Rami Elhanan est israélien, fils d’un rescapé de la Shoah, ancien soldat de la guerre du Kippour ; Bassam Aramin est palestinien, et n’a connu que la dépossession, la prison et les humiliations. Tous deux ont perdu une fille. Abir avait dix ans, Smadar, treize ans. Passés le choc, la douleur, les souvenirs, le deuil, il y a l’envie de sauver des vies. Eux qui étaient nés pour se haïr décident de raconter leur histoire et de se battre pour la paix. Afin de restituer cette tragédie immense, de rendre hommage à l’histoire vraie de cette amitié, Colum McCann nous offre une œuvre totale à la forme inédite ; une exploration tout à la fois historique, politique, philosophique, religieuse, musicale, cinématographique et géographique d’un conflit infini. Porté par la grâce d’une écriture, flirtant avec la poésie et la non-fiction, un roman protéiforme qui nous engage à comprendre, à échanger et, peut-être, à entrevoir un nouvel avenir.

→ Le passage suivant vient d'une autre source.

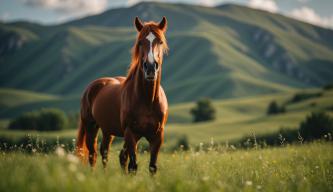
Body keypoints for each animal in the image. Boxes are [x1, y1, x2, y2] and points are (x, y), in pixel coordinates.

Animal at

Chronique réalisée en tout honnêteté suite à un partenariat avec les éditions Belfond. Merci à Claire pour sa confiance.

Dans ce récit, l’auteur international Colum Mcann signe une nouvelle oeuvre pour retracer l’histoire et les mémoires de deux pères ayant perdu brutalement leur fille respective. Pourquoi sont-ils liés ? L’un est israélien, l’autre palestinien, et ces pertes interviennent dans la guerre terrible qui anime les deux lieux. Ici, il n’y a pas de prise de position, pas de camp concernant la guerre, seulement la description de deux pères à qui on a tout pris : même leur propre chair.

Ce récit a pour but de montrer les différentes étapes du deuil tout en parcourant une Histoire trop mise de côté, en s’intéressant au contexte géo-politique de manière assez objective. L’auteur tente surtout d’aborder un message pacifiste et, surtout, de mettre en avant des arguments en faveur d’une réconciliation entre les deux pays – les deux pères doivent accepter leur deuil, tout comme les deux partis doivent accepter d’arrêter la guerre.

Je souligne toutefois que cet ouvrage n’est pas forcément évidemment à lire. De son sujet, bien entendu, mais il est primordial d’en parler. Il s’agit surtout de sa forme, qui est très originale, mais qui peut à de nombreuses reprises perdre le lecteur. Le format est décousu, déroutant et non linéaire. Le texte est morcelé par « parties », qui peuvent faire deux phrases à quelques pages. Il n’y a pas de chapitres, et ces « parties » n’ont pas de corrélations linéaires entre elles la plupart du temps.